Par le choix de ses hommes, donc, le CNSP et sa transition n’ont pas rassuré les Nigériens quand bien même ils l’avaient soutenu. Ils avaient cru parce qu’ils avaient espéré que les militaires avaient une autre démarche qui pourrait conduire aux mêmes attentes car, comme on le dit, tous les chemins mènent à Rome.
Mais, aujourd’hui, quand on écoute les réseaux sociaux, les fadas, les discussions dans les bureaux, les marchés et les rues, l’on peut entendre des malaises grouiller : on commence à croire qu’on se serait trompé de soutien. Or, les Nigériens n’avaient pas soutenu pour en arriver là, c’est-à-dire sur ces rivages vers lesquelles la transition est en train de les conduire. Les copinages que l’on voit, le choix douteux de certains cadres, le PACA qui est revenu en force, ne sont pas en effet de nature à rassurer les Nigériens notamment de ce que l’on est dans la voie du changement souhaité. Est-ce pour promouvoir la même médiocrité que les Nigériens avaient alors accueilli et soutenu le coup d’Etat ? Il faut éviter à ce peuple de nouvelles déconvenues.
Il est temps que la transition se ressaisisse, revoie sa communication et pose des actes moins ambigus qui peuvent rassurer que ce régime travaille pour le Niger, pas pour un clan ou pour un homme – suivez mon regard.

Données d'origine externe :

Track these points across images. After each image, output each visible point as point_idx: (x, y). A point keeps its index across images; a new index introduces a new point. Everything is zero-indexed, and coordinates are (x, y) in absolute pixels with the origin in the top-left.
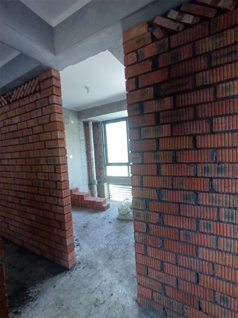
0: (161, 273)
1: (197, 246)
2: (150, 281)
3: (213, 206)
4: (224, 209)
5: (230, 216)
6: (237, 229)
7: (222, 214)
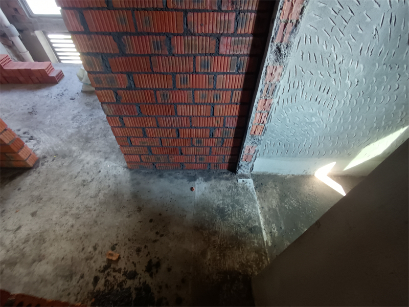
0: (145, 139)
1: (176, 105)
2: (135, 149)
3: (188, 55)
4: (200, 57)
5: (206, 65)
6: (211, 78)
7: (198, 64)
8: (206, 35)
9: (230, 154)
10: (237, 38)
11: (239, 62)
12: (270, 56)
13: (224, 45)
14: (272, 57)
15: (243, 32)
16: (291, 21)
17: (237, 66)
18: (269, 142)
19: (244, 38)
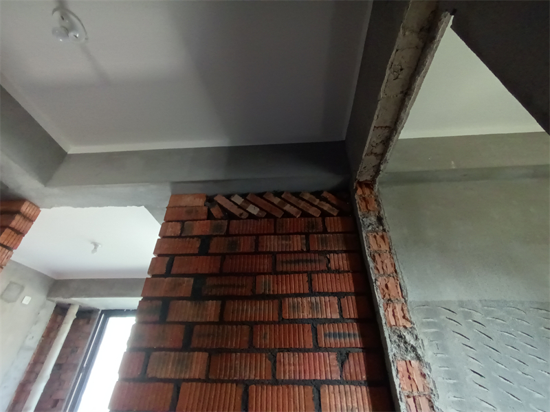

Sans doute qu’elle entend aujourd’hui ces colères encore muettes mais sincères et vraies et elle ne doit pas faire comme si de rien n’était. Le soutien de ce peuple qu’on pourrait, un an après, mépriser, a pourtant été déterminant pour préserver la transition et dissuader les forces impérialistes à partir et à certaines chancelleries de rester, convaincues de voir, à travers le large soutien, un acte qui légitime le coup d’Etat, et partant, les nouvelles autorités qui en sont issues.
Il n’y a donc pas de malice : ou on joue pille, ou on joue face. La transition peut faire son choix pour l’Histoire. Mais ça bavarde beaucoup dans le pays.